The standard SMT architecture is DPLL(T), proposed by Nieuwenhuis, Oliveras, and Tinelli (2006). The idea is to reuse the powerful CDCL SAT engine for Boolean reasoning while delegating theory-specific questions to specialized theory solvers (also called decision procedures). The SAT engine treats each theory atom as an opaque Boolean variable. It makes decisions, propagates, and learns clauses exactly as in pure CDCL. Periodically (typically after each propagation fixpoint), it sends the current set of true theory literals to the theory solver, which checks whether they are jointly satisfiable in the background theory. If the theory solver detects an inconsistency, it returns a theory conflict clause -- a minimal unsatisfiable subset of the current theory literals. The SAT engine treats this as a learned clause, triggering backjumping and further search. If no conflict is found and all variables are assigned, the formula is satisfiable with a combined Boolean and theory model.
Each supported theory has its own decision procedure. Linear real arithmetic (LRA) uses the simplex algorithm. Linear integer arithmetic (LIA) extends simplex with branch-and-bound or Gomory cuts. Bitvector arithmetic (BV) can be solved by bit-blasting to SAT or through word-level reasoning. Arrays use the read-over-write axioms: `read(write(a, i, v), j) = if i = j then v else read(a, j)`. Uninterpreted functions (EUF) enforce the congruence axiom: `a = b implies f(a) = f(b)`, solved efficiently using union-find with congruence closure. When a formula involves atoms from multiple theories -- such as array accesses with integer indices and arithmetic comparisons -- the Nelson-Oppen combination method enables cooperation. Each theory solver handles its own literals independently, and they exchange equalities over shared variables until they agree or one detects a conflict. The method requires theories to be signature-disjoint (no shared function symbols beyond equality) and stably infinite (every satisfiable formula has an infinite model).
Modern SMT solvers incorporate many optimizations beyond basic DPLL(T). Theory propagation lets the theory solver proactively inform the SAT engine about implied literals, reducing unnecessary decisions. Preprocessing simplifies formulas through rewriting, Gaussian elimination on linear constraints, and symmetry breaking. Incremental solving allows pushing and popping assertions efficiently, which is critical for verification tools that issue many related queries (e.g., symbolic execution checking path conditions incrementally). Quantifier handling through E-matching and model-based quantifier instantiation (MBQI) extends SMT beyond quantifier-free decidable fragments, though without completeness guarantees.

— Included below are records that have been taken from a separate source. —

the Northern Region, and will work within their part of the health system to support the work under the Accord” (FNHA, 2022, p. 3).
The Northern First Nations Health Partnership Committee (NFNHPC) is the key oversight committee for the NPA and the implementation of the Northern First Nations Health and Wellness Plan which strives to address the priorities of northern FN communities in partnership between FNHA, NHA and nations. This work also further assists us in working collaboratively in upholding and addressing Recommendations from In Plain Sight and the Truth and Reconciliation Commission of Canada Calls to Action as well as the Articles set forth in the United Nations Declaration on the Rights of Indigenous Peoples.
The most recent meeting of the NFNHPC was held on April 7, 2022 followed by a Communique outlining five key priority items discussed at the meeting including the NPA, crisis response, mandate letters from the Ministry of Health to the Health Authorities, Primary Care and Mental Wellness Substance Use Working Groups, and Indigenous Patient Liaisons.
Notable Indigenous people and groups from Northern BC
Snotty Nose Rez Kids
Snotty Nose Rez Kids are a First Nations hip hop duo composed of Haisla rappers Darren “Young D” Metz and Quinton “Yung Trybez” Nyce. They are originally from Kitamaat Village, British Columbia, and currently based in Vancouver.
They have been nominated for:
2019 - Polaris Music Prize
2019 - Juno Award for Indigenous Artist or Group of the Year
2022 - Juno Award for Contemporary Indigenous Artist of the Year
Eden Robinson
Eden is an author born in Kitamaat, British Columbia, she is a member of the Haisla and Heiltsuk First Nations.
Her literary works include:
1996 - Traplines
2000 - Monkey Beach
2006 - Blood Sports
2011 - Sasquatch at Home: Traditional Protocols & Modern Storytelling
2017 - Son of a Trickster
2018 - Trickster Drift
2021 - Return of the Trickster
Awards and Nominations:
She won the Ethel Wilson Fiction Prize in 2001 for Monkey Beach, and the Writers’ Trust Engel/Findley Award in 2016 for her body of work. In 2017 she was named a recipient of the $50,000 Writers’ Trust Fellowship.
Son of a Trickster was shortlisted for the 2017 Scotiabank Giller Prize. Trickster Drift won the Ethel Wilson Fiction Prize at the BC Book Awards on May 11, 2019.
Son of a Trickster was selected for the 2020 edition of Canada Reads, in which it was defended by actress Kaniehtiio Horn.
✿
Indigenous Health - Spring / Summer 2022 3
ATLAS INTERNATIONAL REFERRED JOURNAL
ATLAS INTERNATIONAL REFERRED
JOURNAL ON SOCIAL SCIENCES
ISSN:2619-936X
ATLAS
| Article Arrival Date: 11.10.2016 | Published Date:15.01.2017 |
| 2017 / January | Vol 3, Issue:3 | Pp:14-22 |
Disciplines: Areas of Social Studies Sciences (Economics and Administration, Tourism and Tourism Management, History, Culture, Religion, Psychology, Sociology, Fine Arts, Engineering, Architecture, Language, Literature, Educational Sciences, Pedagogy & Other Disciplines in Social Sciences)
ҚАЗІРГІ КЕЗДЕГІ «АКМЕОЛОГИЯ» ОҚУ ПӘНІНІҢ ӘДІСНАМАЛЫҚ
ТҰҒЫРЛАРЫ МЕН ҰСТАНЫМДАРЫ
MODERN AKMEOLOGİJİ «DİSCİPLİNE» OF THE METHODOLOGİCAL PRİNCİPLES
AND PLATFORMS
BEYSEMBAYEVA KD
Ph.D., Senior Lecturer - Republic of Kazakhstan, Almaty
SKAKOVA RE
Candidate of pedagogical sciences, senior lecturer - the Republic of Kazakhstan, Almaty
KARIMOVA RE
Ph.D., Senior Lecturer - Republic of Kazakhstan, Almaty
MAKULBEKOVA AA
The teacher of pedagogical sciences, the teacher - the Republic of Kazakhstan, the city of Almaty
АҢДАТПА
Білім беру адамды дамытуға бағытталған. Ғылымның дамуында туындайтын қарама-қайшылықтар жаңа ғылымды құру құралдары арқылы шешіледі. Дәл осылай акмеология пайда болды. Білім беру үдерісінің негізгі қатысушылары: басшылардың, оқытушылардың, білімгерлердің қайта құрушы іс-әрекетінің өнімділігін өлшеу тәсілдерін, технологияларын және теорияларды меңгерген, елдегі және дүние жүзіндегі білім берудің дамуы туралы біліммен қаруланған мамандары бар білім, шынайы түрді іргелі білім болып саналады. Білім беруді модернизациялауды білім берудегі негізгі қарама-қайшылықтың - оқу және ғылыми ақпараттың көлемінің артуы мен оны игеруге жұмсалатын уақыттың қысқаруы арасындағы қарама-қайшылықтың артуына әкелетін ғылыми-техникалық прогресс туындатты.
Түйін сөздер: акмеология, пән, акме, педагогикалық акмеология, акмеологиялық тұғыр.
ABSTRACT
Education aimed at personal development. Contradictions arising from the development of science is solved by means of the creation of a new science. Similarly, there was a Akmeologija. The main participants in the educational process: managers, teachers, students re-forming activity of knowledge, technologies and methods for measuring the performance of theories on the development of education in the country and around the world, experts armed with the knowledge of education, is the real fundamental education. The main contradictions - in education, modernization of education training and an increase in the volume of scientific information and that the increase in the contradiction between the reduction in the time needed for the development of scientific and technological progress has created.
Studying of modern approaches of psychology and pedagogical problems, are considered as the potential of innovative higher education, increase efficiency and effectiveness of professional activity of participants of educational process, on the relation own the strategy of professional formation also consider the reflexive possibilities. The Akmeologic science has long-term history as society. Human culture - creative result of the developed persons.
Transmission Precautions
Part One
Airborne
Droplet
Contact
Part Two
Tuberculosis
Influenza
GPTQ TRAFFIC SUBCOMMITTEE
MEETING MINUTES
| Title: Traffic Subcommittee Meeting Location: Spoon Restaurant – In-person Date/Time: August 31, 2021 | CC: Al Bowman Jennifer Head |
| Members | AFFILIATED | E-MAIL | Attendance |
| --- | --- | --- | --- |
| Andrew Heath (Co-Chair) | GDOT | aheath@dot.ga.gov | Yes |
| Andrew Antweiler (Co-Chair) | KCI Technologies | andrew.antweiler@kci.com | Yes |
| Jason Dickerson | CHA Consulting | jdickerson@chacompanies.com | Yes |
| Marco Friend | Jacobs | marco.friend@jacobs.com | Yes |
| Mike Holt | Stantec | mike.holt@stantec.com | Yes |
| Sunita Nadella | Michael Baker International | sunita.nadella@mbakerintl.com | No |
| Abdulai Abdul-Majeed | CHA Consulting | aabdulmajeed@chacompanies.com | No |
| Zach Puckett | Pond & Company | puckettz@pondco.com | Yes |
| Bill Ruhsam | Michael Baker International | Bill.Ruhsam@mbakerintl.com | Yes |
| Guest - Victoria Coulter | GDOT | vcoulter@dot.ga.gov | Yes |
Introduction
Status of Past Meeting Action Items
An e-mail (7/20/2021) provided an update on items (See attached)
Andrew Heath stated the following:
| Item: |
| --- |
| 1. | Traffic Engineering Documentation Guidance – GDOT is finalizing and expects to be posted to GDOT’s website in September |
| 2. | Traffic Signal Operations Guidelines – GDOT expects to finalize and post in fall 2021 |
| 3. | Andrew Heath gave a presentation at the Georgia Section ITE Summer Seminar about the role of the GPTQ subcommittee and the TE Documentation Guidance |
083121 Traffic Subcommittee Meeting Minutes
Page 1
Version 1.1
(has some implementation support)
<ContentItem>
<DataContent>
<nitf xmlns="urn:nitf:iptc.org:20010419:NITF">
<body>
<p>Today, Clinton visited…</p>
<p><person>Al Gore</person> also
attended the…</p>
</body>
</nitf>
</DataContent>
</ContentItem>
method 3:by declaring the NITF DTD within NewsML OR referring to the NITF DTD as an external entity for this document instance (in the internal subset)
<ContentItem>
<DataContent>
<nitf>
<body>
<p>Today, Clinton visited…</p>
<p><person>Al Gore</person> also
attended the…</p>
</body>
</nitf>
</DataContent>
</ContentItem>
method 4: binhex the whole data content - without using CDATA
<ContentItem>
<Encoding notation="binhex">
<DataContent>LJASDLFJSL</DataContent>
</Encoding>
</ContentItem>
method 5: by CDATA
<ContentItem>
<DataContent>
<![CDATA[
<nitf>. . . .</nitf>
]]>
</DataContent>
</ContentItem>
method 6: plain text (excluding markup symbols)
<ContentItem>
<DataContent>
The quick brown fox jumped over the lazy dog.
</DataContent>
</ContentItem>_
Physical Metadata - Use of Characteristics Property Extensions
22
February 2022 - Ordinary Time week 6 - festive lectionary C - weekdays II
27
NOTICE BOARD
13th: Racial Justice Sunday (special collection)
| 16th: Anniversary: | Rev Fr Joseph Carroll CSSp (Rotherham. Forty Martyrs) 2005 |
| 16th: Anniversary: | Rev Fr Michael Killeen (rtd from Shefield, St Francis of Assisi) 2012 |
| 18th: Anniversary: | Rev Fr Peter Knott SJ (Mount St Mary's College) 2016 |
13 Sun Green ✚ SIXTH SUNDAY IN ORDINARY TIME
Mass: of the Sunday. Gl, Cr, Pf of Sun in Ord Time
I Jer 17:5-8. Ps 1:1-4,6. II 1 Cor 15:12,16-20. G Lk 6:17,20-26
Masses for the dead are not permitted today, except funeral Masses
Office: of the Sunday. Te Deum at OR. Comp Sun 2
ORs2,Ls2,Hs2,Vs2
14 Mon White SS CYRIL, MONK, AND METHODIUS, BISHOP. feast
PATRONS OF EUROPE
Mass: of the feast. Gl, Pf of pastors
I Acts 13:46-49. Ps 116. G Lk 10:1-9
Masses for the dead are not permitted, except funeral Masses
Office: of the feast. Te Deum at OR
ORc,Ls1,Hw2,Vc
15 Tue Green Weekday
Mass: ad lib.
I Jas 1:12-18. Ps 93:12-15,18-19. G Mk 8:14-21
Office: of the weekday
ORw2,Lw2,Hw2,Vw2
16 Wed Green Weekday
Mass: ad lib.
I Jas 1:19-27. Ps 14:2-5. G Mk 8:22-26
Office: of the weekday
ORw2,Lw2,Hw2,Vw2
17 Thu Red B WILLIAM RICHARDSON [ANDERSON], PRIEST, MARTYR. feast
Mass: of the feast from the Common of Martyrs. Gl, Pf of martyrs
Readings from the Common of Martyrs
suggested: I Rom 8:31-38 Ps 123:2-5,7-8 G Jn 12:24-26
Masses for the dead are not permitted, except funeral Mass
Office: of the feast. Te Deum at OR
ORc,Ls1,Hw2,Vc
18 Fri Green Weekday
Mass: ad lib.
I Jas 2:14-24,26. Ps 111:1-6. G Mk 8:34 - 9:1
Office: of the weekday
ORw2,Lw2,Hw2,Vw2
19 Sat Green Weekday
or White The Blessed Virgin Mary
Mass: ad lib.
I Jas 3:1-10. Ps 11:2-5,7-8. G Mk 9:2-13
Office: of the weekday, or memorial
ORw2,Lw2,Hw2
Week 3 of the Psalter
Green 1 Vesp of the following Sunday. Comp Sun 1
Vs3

SMT solvers are the universal back end of formal methods. Bounded model checkers (CBMC) encode programs as SMT formulas. Symbolic execution engines (KLEE, angr) query SMT solvers for path feasibility. Deductive verifiers (Boogie, Why3, Dafny) discharge verification conditions to SMT. Refinement type checkers (Liquid Haskell) send subtyping obligations to SMT. Understanding SMT solver architecture -- the DPLL(T) split, theory solver capabilities and limitations, quantifier handling boundaries -- is essential for anyone building or using formal verification tools, because the formulation of the problem for the solver often determines whether verification succeeds or times out.